Tedir acknowledges deficiencies in state’s higher edn system

ITANAGAR, Feb 18: Education Minister Taba Tedir acknowledged that there are several “deficiencies” in the higher education system in the state as colleges are being opened without having in place proper infrastructure and prerequisite facilities.
“Even land allotment, land possession certificates, college master-plans, boundary walls, etc, are not available with the institutions. All such things are required for further future development and to avoid haphazard growth of institutions,” Tedir said during the 20th Higher & Technical Education Conference held here on 17 February.
Informing that a regulatory commission for the private universities functioning in the state has been created, he said the commission will become operational very soon.
Expressing concern over the enrollment of fewer students in the government polytechnics, he called for “introspection” to arrest the declining enrollment.

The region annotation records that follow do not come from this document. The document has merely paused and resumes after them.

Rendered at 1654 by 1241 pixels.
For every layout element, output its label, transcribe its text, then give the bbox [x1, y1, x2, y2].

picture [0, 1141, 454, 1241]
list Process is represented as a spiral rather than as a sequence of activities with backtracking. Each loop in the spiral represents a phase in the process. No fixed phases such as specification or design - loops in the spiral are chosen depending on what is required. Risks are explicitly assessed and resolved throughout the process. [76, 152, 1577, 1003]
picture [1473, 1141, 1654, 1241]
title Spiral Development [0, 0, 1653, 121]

The minister informed that the state will soon have two engineering colleges – one in Toru, in Papum Pare district, and the other in Lohit HQ Tezu. They will be established with fund from the RUSA, he said.
Education Secretary Niharika Rai highlighted various initiatives being taken to motivate college faculty members, “such as excursions to foreign universities, funding for research, and timely APIs.”
She asked the faculties of various higher and technical institutes to make students aware of the benefits available to them from the state government, “such as career counselling modules, scheme for coaching support in preparation for UPSC, IIT-JEE, excursions, etc.”
Rai also emphasized on “promoting sports as an alternative way of education.”
Higher & Technical Education Director, Dr Tayek Talom, informed that the directorate is “working as a tool of change, preparing the way for new and better social order through education.”
“Effort is to create an enabling atmosphere in the higher educational institutions to promote the stakeholders, with special focus on students and teachers, to devote themselves to teaching-learning process and research and innovations to meet national and global challenges,” he said.
To impart language and soft skills, he said, the department is arranging collaboration with the British Council.
“Until school education, particularly at secondary and higher secondary level, is improved, quality requirements in higher education are not possible,” he said, adding that quality improvement at the school level “is a precondition to ensure a better higher education system in the state.”
“Therefore, necessary changes in school education have to come up in line with the efforts of higher education,” he added.